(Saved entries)
==============================

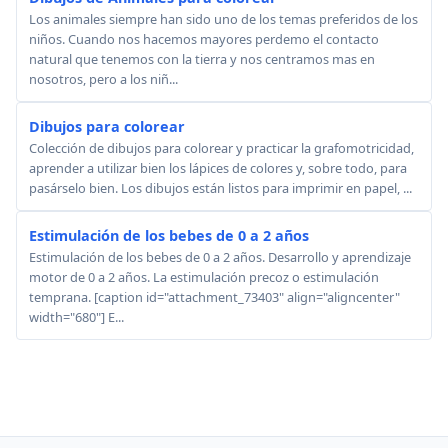
Los animales siempre han sido uno de los temas preferidos de los
niños. Cuando nos hacemos mayores perdemo el contacto
natural que tenemos con la tierra y nos centramos mas en
nosotros, pero a los niñ...
Dibujos para colorear
Colección de dibujos para colorear y practicar la grafomotricidad,
aprender a utilizar bien los lápices de colores y, sobre todo, para
pasárselo bien. Los dibujos están listos para imprimir en papel, ...
Estimulación de los bebes de 0 a 2 años
Estimulación de los bebes de 0 a 2 años. Desarrollo y aprendizaje
motor de 0 a 2 años. La estimulación precoz o estimulación
temprana. [caption id="attachment_73403" align="aligncenter"
width="680"] E...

==============================

DIRECTIONS: Please rewrite the data above with every "bebes" changed to "bebés", leaving everything else as it stands. Omit the pictures from your answer.

SOLVED EXERCISE:
Los animales siempre han sido uno de los temas preferidos de los
niños. Cuando nos hacemos mayores perdemo el contacto
natural que tenemos con la tierra y nos centramos mas en
nosotros, pero a los niñ...
Dibujos para colorear
Colección de dibujos para colorear y practicar la grafomotricidad,
aprender a utilizar bien los lápices de colores y, sobre todo, para
pasárselo bien. Los dibujos están listos para imprimir en papel, ...
Estimulación de los bebés de 0 a 2 años
Estimulación de los bebés de 0 a 2 años. Desarrollo y aprendizaje
motor de 0 a 2 años. La estimulación precoz o estimulación
temprana. [caption id="attachment_73403" align="aligncenter"
width="680"] E...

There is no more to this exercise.